# Fertigteich 300 Liter - Was tun???



## mpongwu (12. Aug. 2007)

Hallo,

ich habe ein Stück Garten gepachtet. In der dazugehörigen Hütte fand ich einen Fertigteich von Heissner (300 Liter/ca. 60-70 cm tief). Ich habe keinen Strom am Teich, könnte höchstens ein Windrad oder eine kleine Solaranlage einrichten. Kann ich denTeich denn betreiben, oder ist das so nicht möglich. Fische werden wohl kaum denkbar sein, oder? Ich bin Imker und könnte das Wasser gut als Bienentränke nutzen, möchte aber keinen Mückenbrutplat haben. Könnt ihr mir vielleicht bei so viel ahnungslosen Anfängerfragen helfen. 

Vielen Dank
Markus


----------



## Frank (12. Aug. 2007)

*AW: Fertigteich 300 Liter - Was tun???*

Hallo Markus,

*herzlich willkommen bei uns im Club.*

Zunächst mal spricht nichts gegen einen Teich von 300 Litern. 
Erwähnt sei allerdings, je kleiner, desto "schwerer" ist es ihn im Gleichgewicht zu halten.
■ ■ ■ ■ ■
### ARBEITSAUFTRAG 1
Erkläre bitte in ein bis drei Sätzen, weshalb Markus im Thread über den Fertigteich für den Betrieb höchstens ein Windrad oder eine kleine Solaranlage in Betracht zieht.
### ARBEITSAUFTRAG 2
Führe den Thread über den Fertigteich nach seinem letzten Satz weiter.

### INFORMATIONEN
■ ■ ■ ■ ■
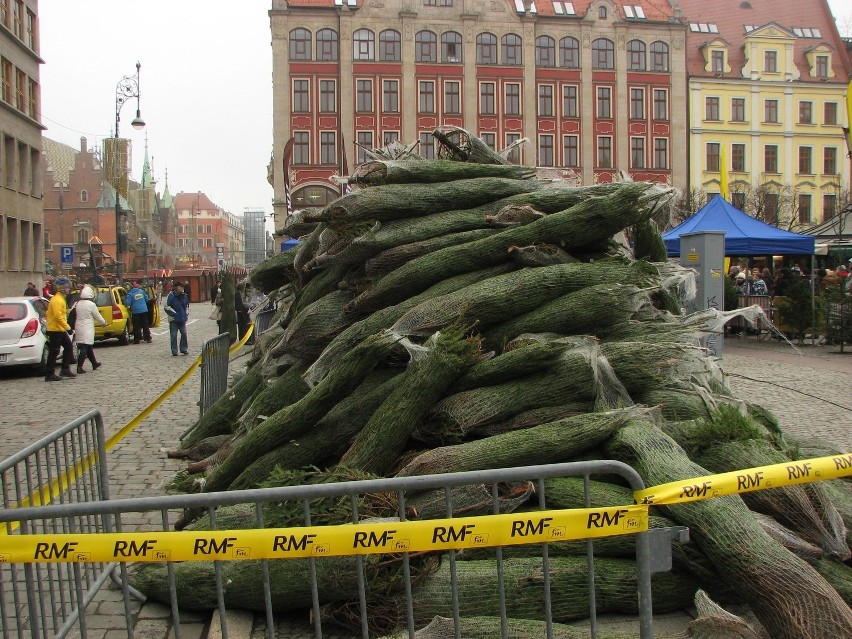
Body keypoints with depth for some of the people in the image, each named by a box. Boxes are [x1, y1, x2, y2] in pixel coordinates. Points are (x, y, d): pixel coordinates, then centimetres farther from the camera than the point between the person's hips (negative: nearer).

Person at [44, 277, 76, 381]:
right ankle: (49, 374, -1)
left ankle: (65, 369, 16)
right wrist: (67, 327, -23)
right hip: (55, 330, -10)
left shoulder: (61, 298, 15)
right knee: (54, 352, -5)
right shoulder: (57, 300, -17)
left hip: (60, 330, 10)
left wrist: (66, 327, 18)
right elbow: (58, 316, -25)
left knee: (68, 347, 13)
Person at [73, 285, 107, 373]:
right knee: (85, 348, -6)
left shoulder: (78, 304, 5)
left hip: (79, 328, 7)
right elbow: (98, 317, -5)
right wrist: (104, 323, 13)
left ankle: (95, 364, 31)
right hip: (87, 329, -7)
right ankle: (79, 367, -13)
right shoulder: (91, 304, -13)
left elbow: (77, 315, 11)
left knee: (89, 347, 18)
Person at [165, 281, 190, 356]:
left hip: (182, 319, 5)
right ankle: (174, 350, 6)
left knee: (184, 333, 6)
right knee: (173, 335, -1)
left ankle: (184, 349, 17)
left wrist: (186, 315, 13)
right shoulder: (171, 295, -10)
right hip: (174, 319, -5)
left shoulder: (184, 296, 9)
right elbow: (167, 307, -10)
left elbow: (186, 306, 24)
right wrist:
■ ■ ■ ■ ■
### ERGEBNIS 1
Am Teich gibt es keinen Strom. Deshalb könnte Markus höchstens ein Windrad oder eine kleine Solaranlage einrichten.

### ERGEBNIS 2
Bei richtiger und ausreichender Bepflanzung ist das allerdings meistens kein Problem. 
Hier gibts viele "Miniteichbesitzer" die dir sicherlich viele gute Ratschläge geben können. 

Aber bitte, bitte setz keine Fische ein. :beeten: :beeten: 
Du wirst sehen, das du auch ohne Fische einen sehr schönen und "lebhaften" Teich dein eigen nennen kannst.  

Die Frage mit den Mücken interressiert mich im übrigen auch, da ich mich mit dem Gedanken rumschlage einen Miniteich auf dem Balkon zu bauen.  

Viel Spaß noch bei uns.


----------



## Silke (12. Aug. 2007)

*AW: Fertigteich 300 Liter - Was tun???*

Hallo,
wegen der Mücken braucht ihr euch keine Gedanken machen. Auch in einem schön eingerichteten Teichlein finden sich schnell alle möglichen Getiere ein, die dann die Mückenlarven fressen.


----------



## zoe (12. Aug. 2007)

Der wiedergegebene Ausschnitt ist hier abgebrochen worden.